After the crossing I was eating lunch in Iowa City with a woman friend, another academic, and we spoke about how talk normalizes. She said, "This is the age of the candid memoir." So it seems. It's a good thing, we agreed, because talking to each other about who we are can make us mutually all human. Demonizing Others is the first stop on the railway to the gas chambers. Nowadays there are many books about the crossgendered. Movies and television have stopped portraying them as dangerous lunatics in the mold of Anthony Perkins in Psycho. Since the 1960s, detested by those who value order above freedom, many kinds of people have spoken up: the raped women who kept their secrets, the unmarried mothers who kept theirs.
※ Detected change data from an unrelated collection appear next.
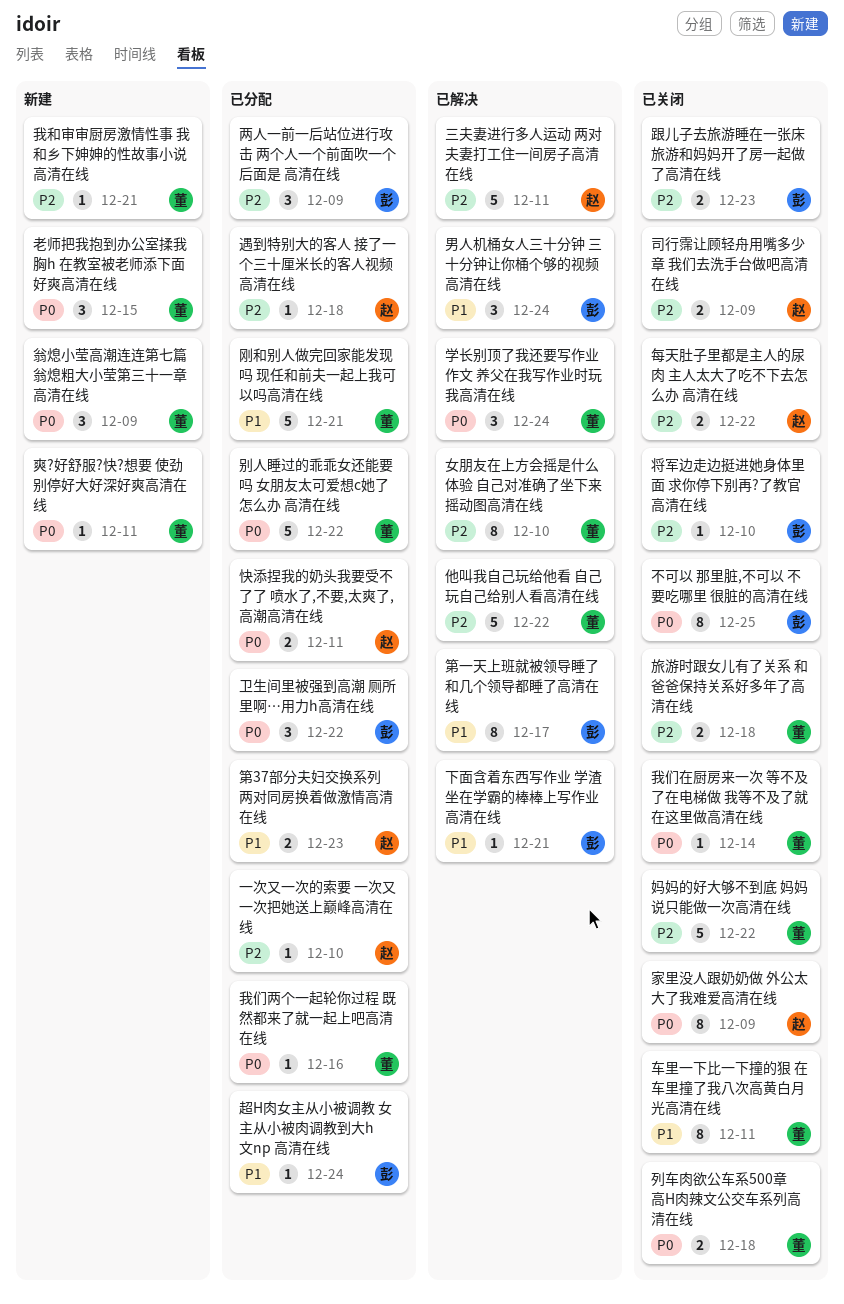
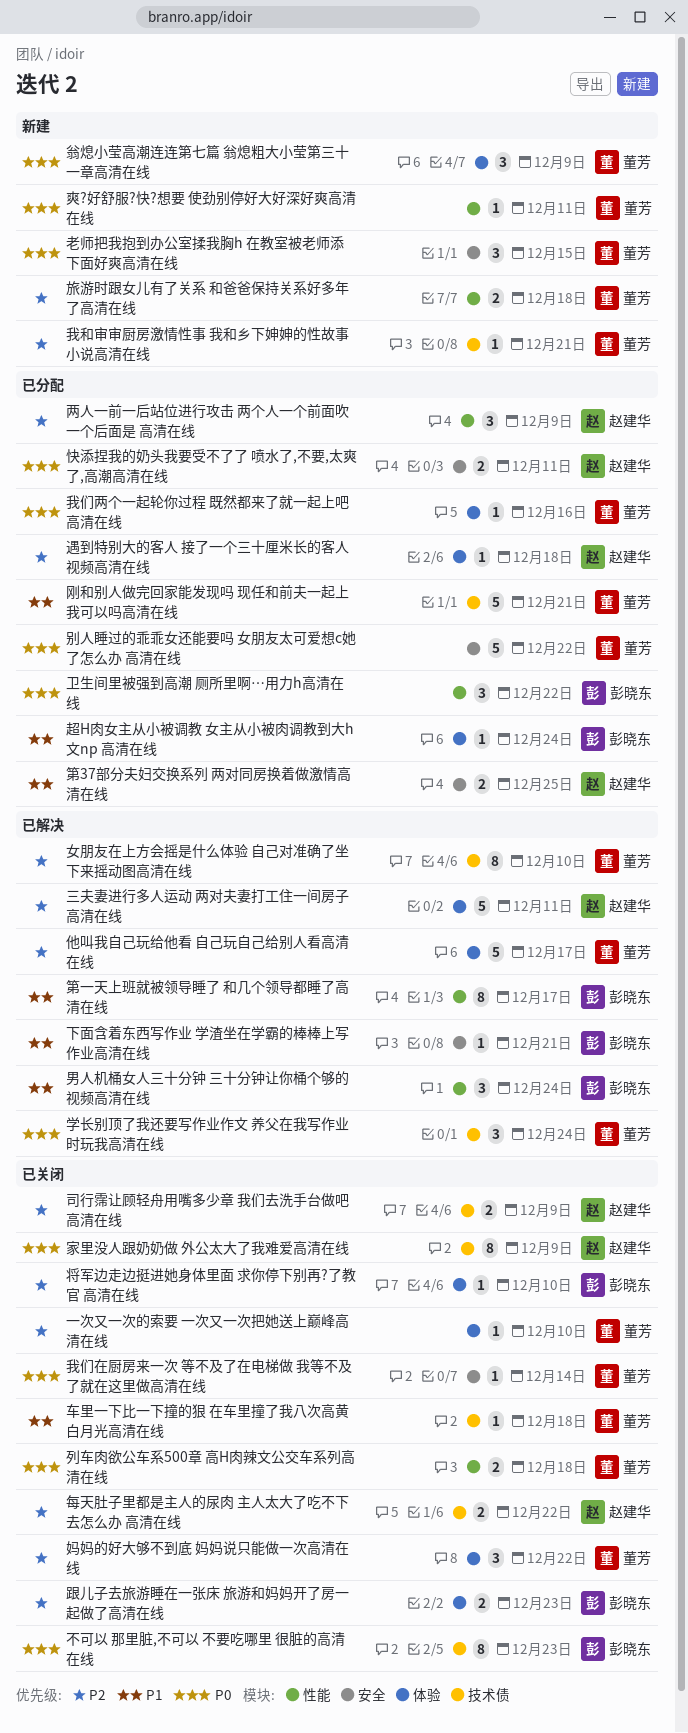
一次又一次的索要 一次又一次把她送上巅峰高清在线, status: 已分配 -> 已关闭
一次又一次的索要 一次又一次把她送上巅峰高清在线, owner: 赵建华 -> 董芳
不可以 那里脏,不可以 不要吃哪里 很脏的高清在线, due: Dec 25 -> Dec 23
两人一前一后站位进行攻击 两个人一个前面吹一个后面是 高清在线, owner: 彭晓东 -> 赵建华
他叫我自己玩给他看 自己玩自己给别人看高清在线, due: Dec 22 -> Dec 17
妈妈的好大够不到底 妈妈说只能做一次高清在线, estimate: 5 -> 3
旅游时跟女儿有了关系 和爸爸保持关系好多年了高清在线, status: 已关闭 -> 新建
第37部分夫妇交换系列 两对同房换着做激情高清在线, due: Dec 23 -> Dec 25
车里一下比一下撞的狠 在车里撞了我八次高黄白月光高清在线, estimate: 8 -> 1
车里一下比一下撞的狠 在车里撞了我八次高黄白月光高清在线, due: Dec 11 -> Dec 18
In the 1950s a lot of people were keeping secrets, personal and state: the obedient wives, the hidden handicapped, the closeted homosexuals, the silenced socialists, the blacks under Jim Crow. After the liberation and the talk that followed they are no longer disgraceful Others or pathetic victims, or merely invisibles — "We don't have any homosexuals in Oklahoma" — but people whose stories are heard and talked about and might even be imagined as one's own. It's the difference between shame and life.

For this age of openness I praise the Lord, blessed be her holy name. I began to see that Christianity resembles the secular stoicism circa the 1930s in which I was raised, A. E. Housman to Hemingway, in that it promises no bed of roses. The world is mysterious from a human point of view, as both the stoic Housman and the Christian Gerard Manley Hopkins would say, and it contains bad news as well as good.

I found Christianity in this way grown up, admitting sin. That is God's own truth. And slowly as the story ended I began to hear the good news of forgiveness, the duty to offer it and the grace to receive.

You've probably seen "TransAmerica," and if you haven't read "Middlesex," I recommend it. Those were both fiction, and although based in reality, the constraints of fiction must always leave many questions unanswered. In this case the memoir seems like the perfect form.

I love transformations, the kind we choose, the kind that choose us, and the kind that are somewhere in between. Excellent reading so far.